JAKARTA (TEROPONGSENAYAN)- Anggota Komisi Pendidikan DPR RI Bramantyo Suwondo menyarankan, adanya kajian mendalam terkait usulan sejumlah pihak agar pelaku pemerkosaan terhadap 12 santriwati yakni HW atau Herry Wirawan (36).
"Perlu dikaji lebih dalam karena kita menginginkan keadilan bagi korban dan juga hukum yang sifatnya preventif sehingga kejadian kekerasan seksual tidak terjadi lagi," tegas Bram kepada wartawan, Jumat, (10/12/2021).
Bram menegaskan, jika dalam permasalahan kekerasaan seksual ini lebih baik mencegah suatu musibah dibandingkan mengobati.
Karena, lanjut Bram, imbas dari pemerkosaan dan kekerasan seksual ini bersifat jangka panjang.
"Bagi korban dan juga berimbas kepada keluarga korban," tegas Politikus Demokrat ini.
Bram pun mengakui, jika Indonesia saat ini tengah berada dalam kondisi darurat
payung hukum untuk melindungi para korban kekerasan seksual.
"Indonesia juga butuh segera hukum yang bersifatnya preventif sehingga kekerasan seksual tidak terjadi lagi," ujar Bram.

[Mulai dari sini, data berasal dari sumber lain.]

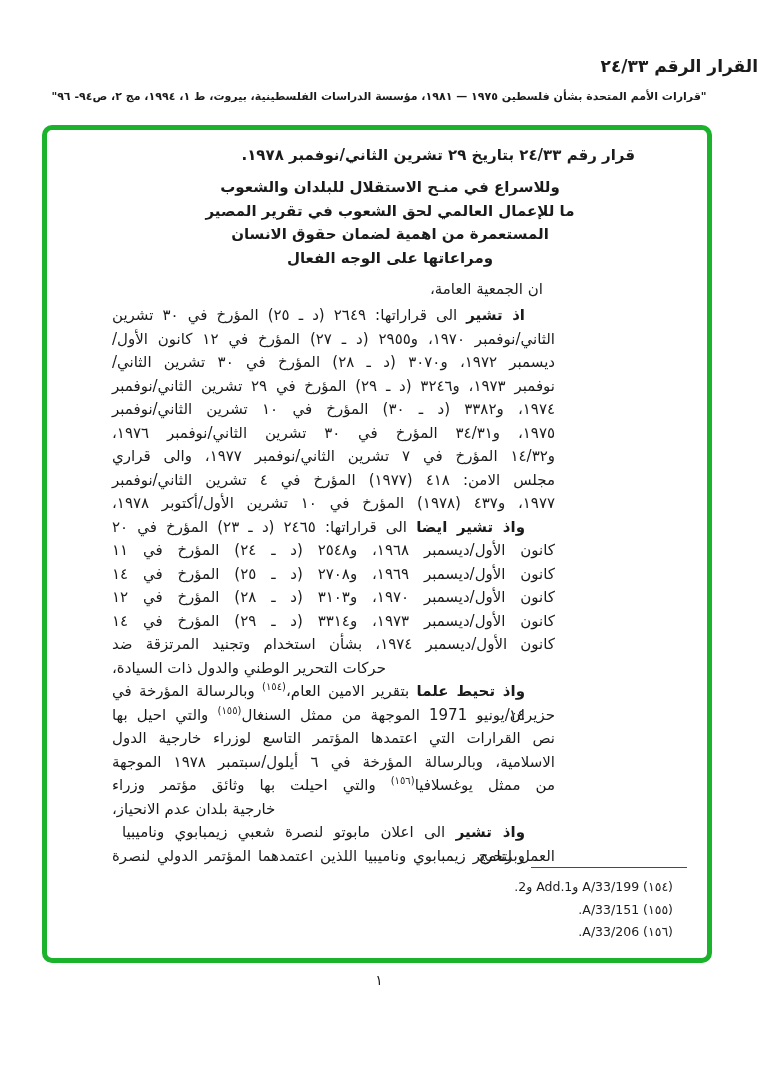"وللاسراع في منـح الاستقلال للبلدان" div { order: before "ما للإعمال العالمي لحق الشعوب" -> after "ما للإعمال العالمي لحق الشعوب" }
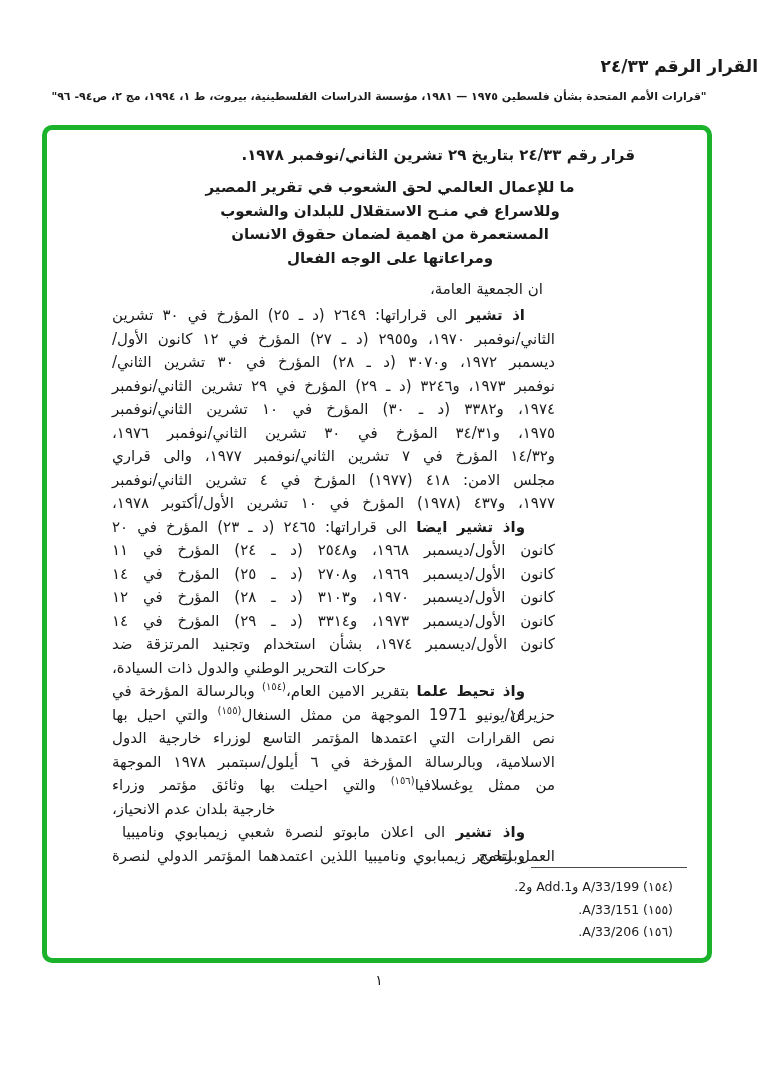"اذ تشير الى قراراتها: ٢٦٤٩" div.line { margin-top: none -> 43px }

Bram menegaskan, pemerintah harus berkerjasama erat dengan DPR, agar terciptanya Undang-Undang (UU) yang bisa melingkupi kekerasan seksual lebih besar lagi dan saat ini belum dicover oleh UU eksisting.

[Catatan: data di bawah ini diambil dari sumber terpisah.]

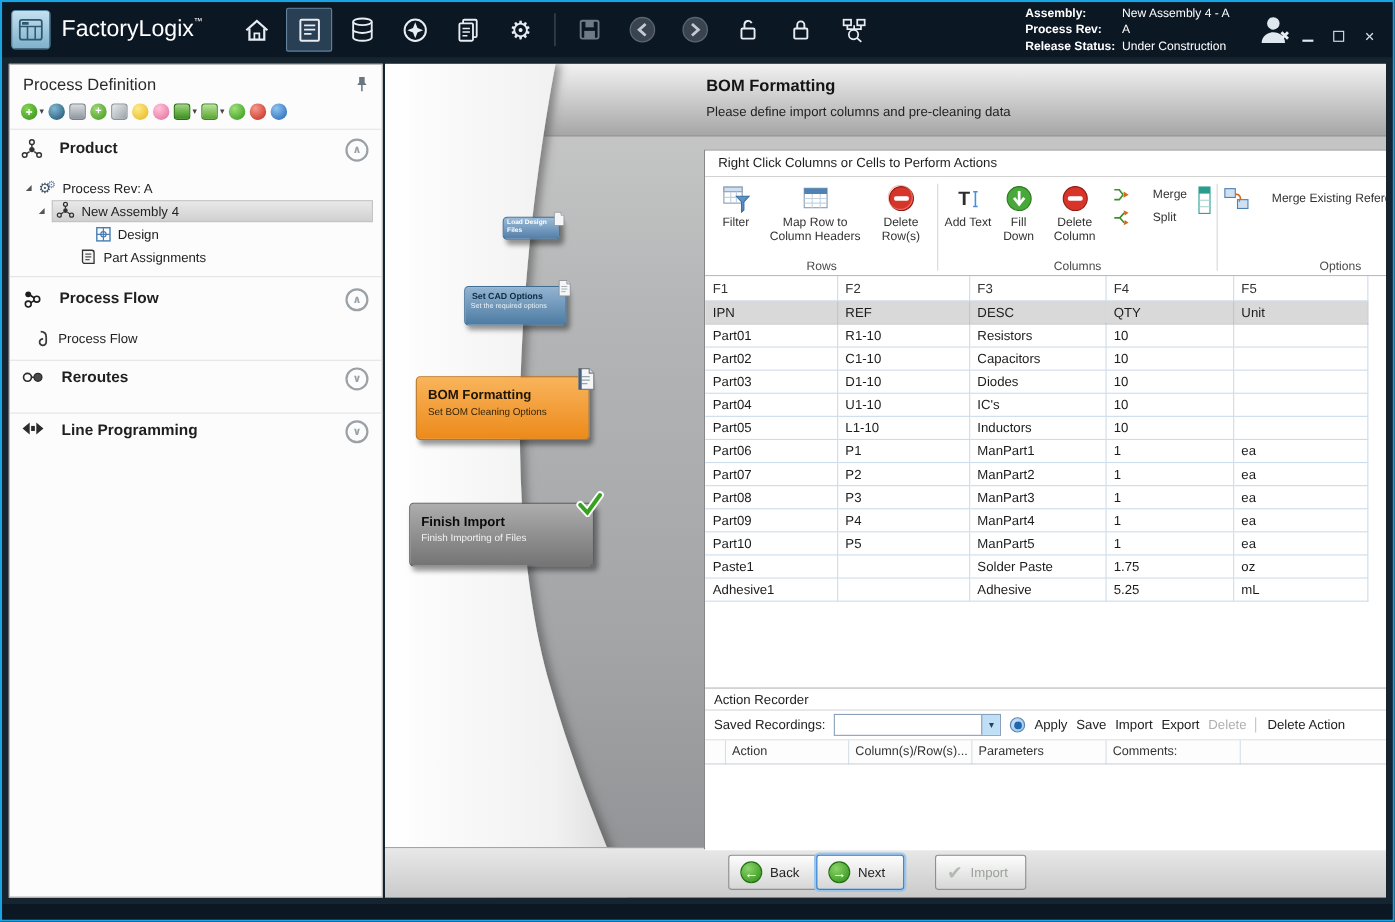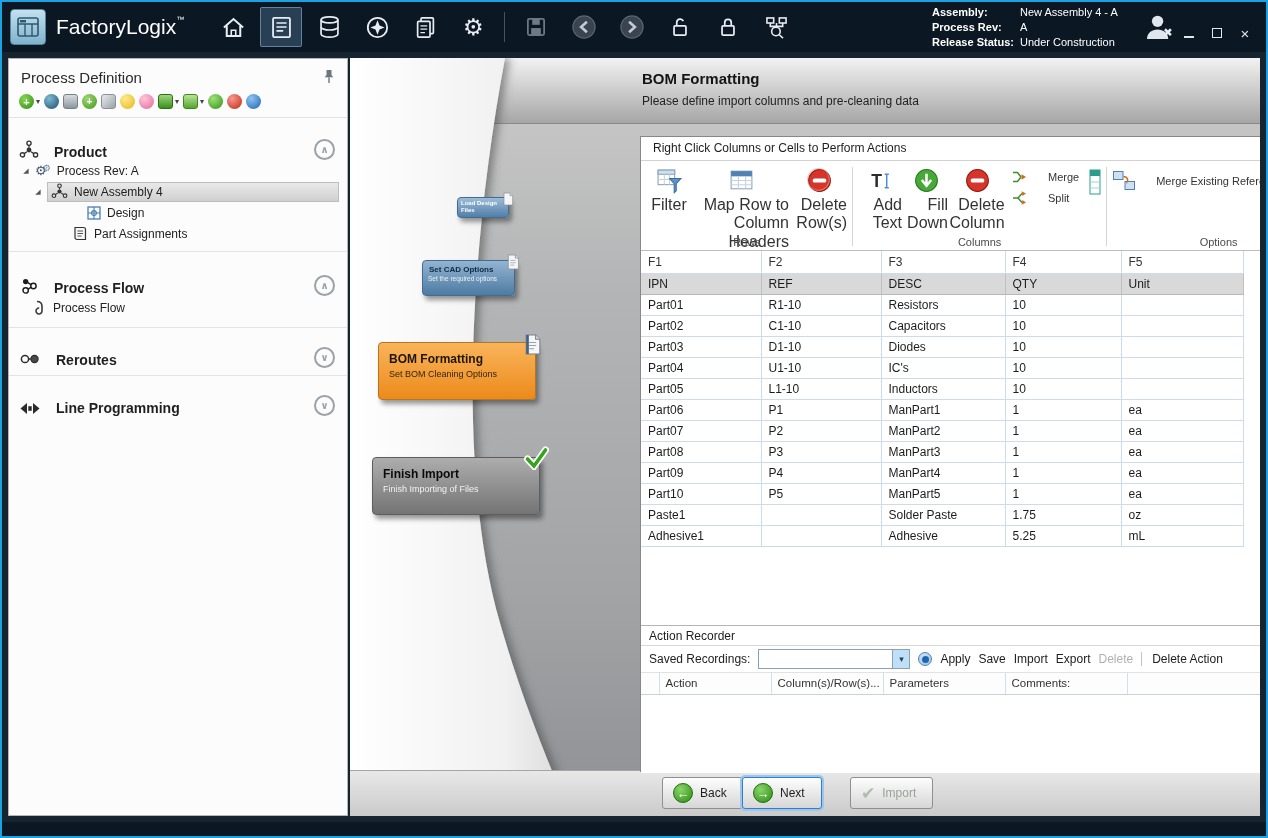"Product" .sec-row { align-items: flex-end -> flex-start }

"Diharapkan kejadian kekerasan seksual di ruang pendidikan, kerja dan tempat lainnya dapat tidak terjadi lagi ditambah lagi tentunya ada perhatian lebih kepada korban-korban dalam hal bantuan konseling dan lainnya," pungkas Bram.
Pelaku pemerkosaan terhadap 12 santriwati yakni HW atau Herry Wirawan (36), seorang guru pesantren di Kawasan Cibiru, Kota Bandung, Jawa Barat, diancam tambahan hukuman kebiri.

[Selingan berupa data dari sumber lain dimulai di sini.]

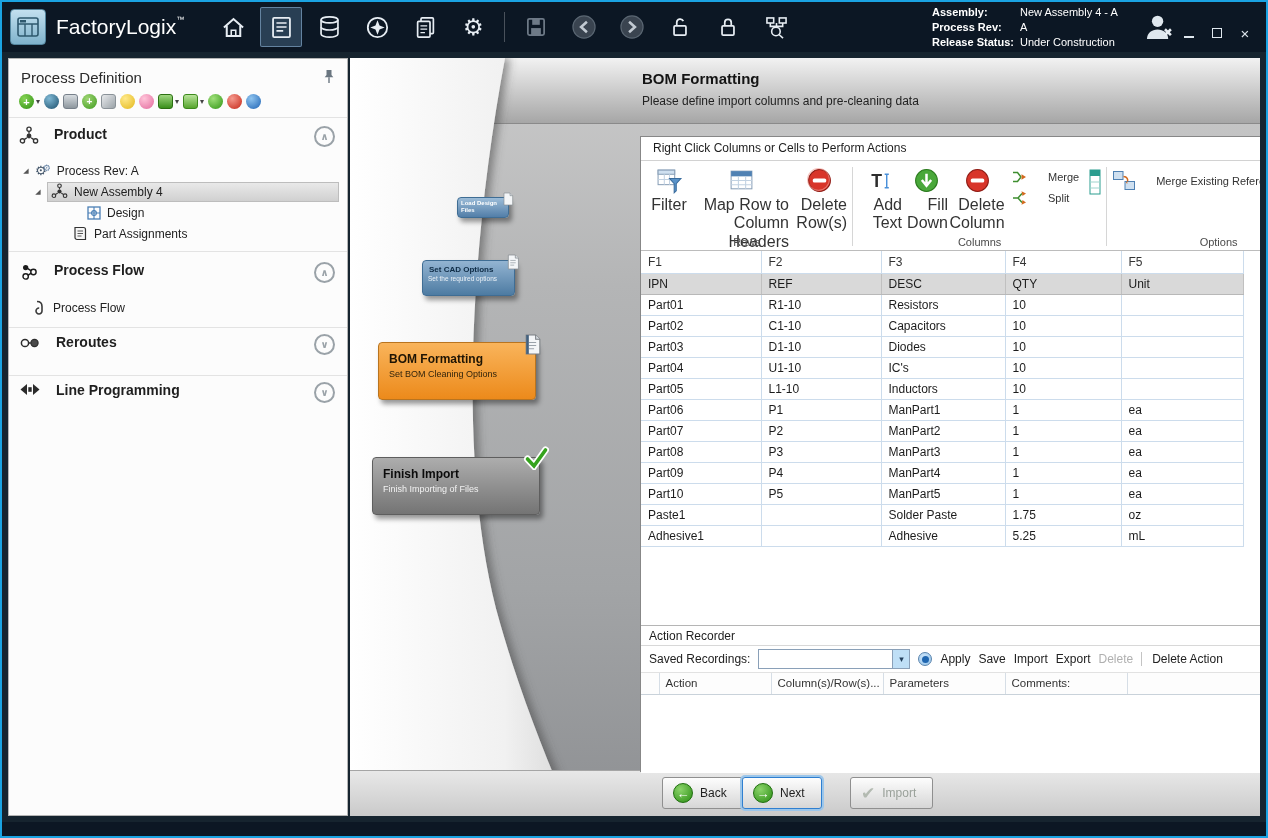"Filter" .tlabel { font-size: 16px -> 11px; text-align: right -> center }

Herry sendiri merupakan seorang guru secara keji memperkosa belasan santriwati. Karena itu kebiri dinilai pantas dilakukan sebagai bentuk hukuman terhadap Herry. Bahkan, usulan agar guru pesantren tersebut dapat diberikan hukuman kebiri terus berdatangan dari berbagai kalangan..
Hukuman kebiri sebagaimana diatur dalam Pasal 81 ayat 7 Peraturan Pemerintah (Perpu) Pengganti Undang-Undang Nomor 1 Tahun 2016 yang telah ditetapkan menjadi Undang-Undang (UU) Nomor 17 Tahun 2016.